Oct. 25, 2002 – Researchers working through the University of the Virgin Islands are reaching out to households across the territory to find out how many have access to affordable health insurance and how many do not.
UVI's Eastern Caribbean Center is conducting telephone surveys to obtain the data.
Center director Frank Mills, who also is directing the insurance research project, says that over the next 10 weeks data collectors will call homes at random on St. Thomas, St. Croix, St. John and Water Island. The information they get from survey respondents will be used to create statistical profiles of uninsured and underinsured families that in turn will be used to identify ways to make affordable health insurance coverage available to all.
"The results of the survey will be used by the Virgin Islands government to develop a plan or to propose options that would ensure every citizen access to affordable health insurance benefits," Mills said.
In addition to asking about insurance coverage, callers will ask respondents about their household size, age, the relationships of individuals within the household, general health care, race, ethnicity and other demograpics. "The public is assured of the complete confidentiality of the information gathered," a UVI release stated, and the information obtained will be used only for statistical purposes.
Meantime, a separate but related survey will be made of V.I. businesses, seeking to determine how many provide insurance benefits to their employees, how affordable such coverage is, and what's available to employers in the insurance market.
Mills, who is in charge of U.S. Census data gathering in the Virgin Islands, said the insurance surveys are being carried out with a planning grant from the V.I. government.
The U.S. Census Bureau recently released information on health insurance coverage of mainland populations. Mills said the Census Bureau obtained the data via one of the smaller surveys it conducts in between the big 10-year counts. In the Virgin Islands, he said, such supplemental surveys have not been done — until now.
Some experts who deal with matters related to health care and insurance in the territory say they expect the survey results to show a tremendous need for a comprehensive strategy to insure a vulnerable population and safeguard financially the system that provides most of its health care.
According to Roy L. Schneider Hospital's chief executive, Rodney Miller, the burden created by a large uninsured population can ruin the financial health of an institution such as Schneider Hospital. "It's dire for us, because our highest payer percentage is self-pay, which is no pay. Most of that is indigent care, which means there is no insurance." he said.

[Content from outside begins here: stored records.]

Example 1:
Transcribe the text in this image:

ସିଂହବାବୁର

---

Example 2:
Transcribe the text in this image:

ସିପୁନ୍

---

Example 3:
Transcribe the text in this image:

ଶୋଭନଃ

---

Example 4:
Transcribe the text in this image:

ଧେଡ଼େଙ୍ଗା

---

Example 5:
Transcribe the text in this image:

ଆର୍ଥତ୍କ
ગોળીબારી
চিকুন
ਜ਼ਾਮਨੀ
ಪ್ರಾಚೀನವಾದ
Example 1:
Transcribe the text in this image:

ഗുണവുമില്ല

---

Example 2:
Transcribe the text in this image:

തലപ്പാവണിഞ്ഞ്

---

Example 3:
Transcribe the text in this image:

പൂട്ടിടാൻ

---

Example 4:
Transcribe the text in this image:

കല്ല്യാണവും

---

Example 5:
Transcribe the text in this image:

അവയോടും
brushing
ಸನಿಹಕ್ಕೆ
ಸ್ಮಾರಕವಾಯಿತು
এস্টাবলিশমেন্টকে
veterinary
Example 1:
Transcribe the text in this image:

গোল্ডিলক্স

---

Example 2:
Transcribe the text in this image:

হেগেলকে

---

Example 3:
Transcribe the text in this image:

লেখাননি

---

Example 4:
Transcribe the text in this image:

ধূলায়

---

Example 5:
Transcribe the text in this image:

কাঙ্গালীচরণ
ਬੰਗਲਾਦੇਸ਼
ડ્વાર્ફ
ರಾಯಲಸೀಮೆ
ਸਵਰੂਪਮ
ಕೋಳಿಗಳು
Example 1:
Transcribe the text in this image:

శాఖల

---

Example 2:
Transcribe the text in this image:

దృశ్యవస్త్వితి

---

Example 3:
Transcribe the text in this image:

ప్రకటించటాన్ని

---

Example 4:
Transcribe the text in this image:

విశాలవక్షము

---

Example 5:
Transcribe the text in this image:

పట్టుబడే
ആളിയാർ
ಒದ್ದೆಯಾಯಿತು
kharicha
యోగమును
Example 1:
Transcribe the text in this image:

Miller said about 40 percent of people receiving care at Schneider Hospital are self pay patients. Institutions across the country that are comparable to RLS start running into financial distress when their self pay rate hits 10 percent, he said.
Getting the numbers right is one of the keys to the V.I. health insurance survey, according to Mills. The project was designed with the help of University of Minnesota researchers, who came to the territory to train the data collectors and who will analyze the data collected. What they find will ultimately be reported to Government House.
An initial test of the telephone survey system took place last week, Mills said, and the actual surveying began this week and will continue through December.
Funding for the project is being provided in part by the Health Resources and Services Administration within the U.S. Department of Health and Human Services. "The federal government supports the gathering of information which the local agency would use to develop a plan to ensure that every citizen has access to affordable health insurance benefits," Mills said.
Nationwide, there are currently more than 40 million Americans who are not covered by some form of health insurance.